Categories of Special Interest

Architectural, Artistic


Previous Name

Allied Irish Bank


Original Use

House


Historical Use

Bank/financial institution


In Use As

Bank/financial institution


Date

1820 - 1920


Coordinates

316277, 234763


Date Recorded

15/10/2011


Date Updated

--/--/--


Description

Corner-sited four-bay four-storey stucco-fronted premises, built c.1830, with single-bay north elevation. Formerly two houses, converted for use as bank, c.1910, with decorative commercial shopfront inserted to ground floor. Pair of hipped slate roofs, hidden behind parapet wall with masonry coping and rendered chimneystack to west. Painted rendered walls with deep moulded cornice below the third floor, spanning both elevations. Square-headed window openings with masonry sills and early replacement timber sliding sash windows. First floor windows have architrave surrounds, pediments, cast-iron balconettes and continuous masonry sill course. Enlarged square-headed window openings with architrave surrounds, decorative bronze tripartite windows and set on polished granite raised plinth course. The first floor sill course projects beyond the corner forming coved cornice to advanced entrance bay with fluted frieze and set at angle.
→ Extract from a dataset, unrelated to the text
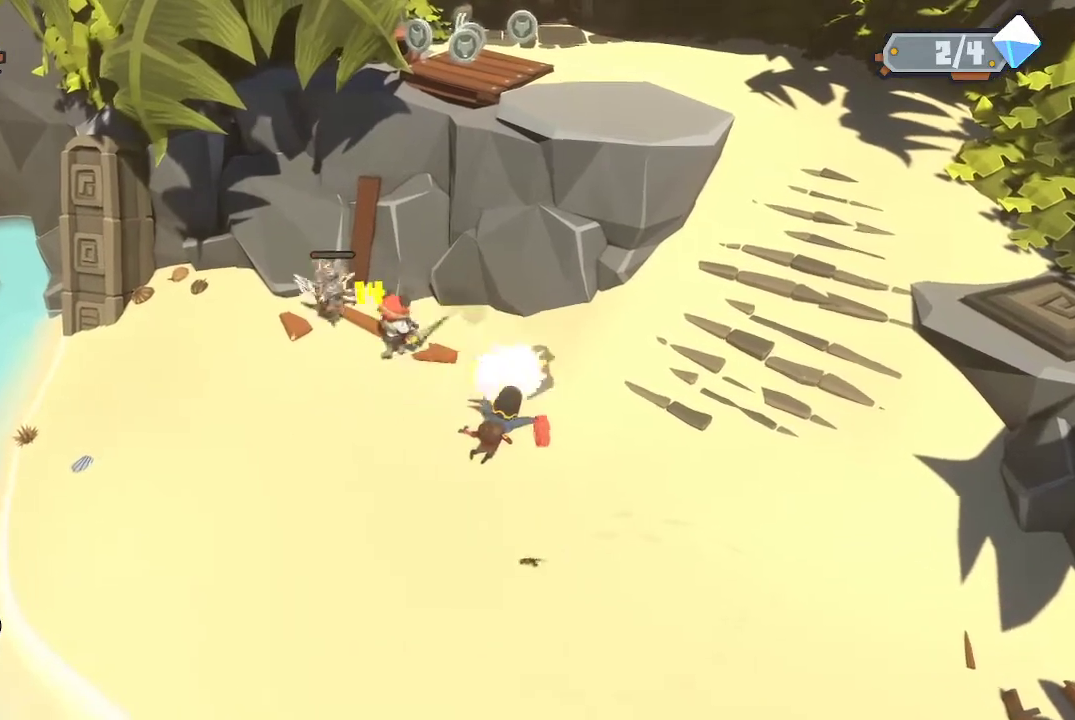
{"buttons": [], "left_stick": "up-left", "right_stick": "center", "events": []}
Polished granite architrave surround to principal entrance with double-leaf hardwood doors having raised-and-fielded panels, brass door furniture, reeded lintel cornice and rectangular overlight. Pair of square-headed door openings to the north elevation with polished granite architrave surrounds, replacement timber doors and bronze overlights. Interior to ground floor accessed via canted entrance porch with polished timber entrance screen having margined lights and raised-and-fielded panels. Former banking hall retains elaborate coffered plaster ceiling with plaster Doric piers and some panelled walls.

Appraisal

Originally a pair of houses, the current building owes its appearance to its conversion into a bank during the early twentieth century. The elaborate stucco façade with embellishments to the windows and a defined attic storey is enhanced by the decorative angled entrance bay, stitching two streetscapes together, Gardiner Street Lower and Talbot Street, thus enhancing the appearance of this busy intersection.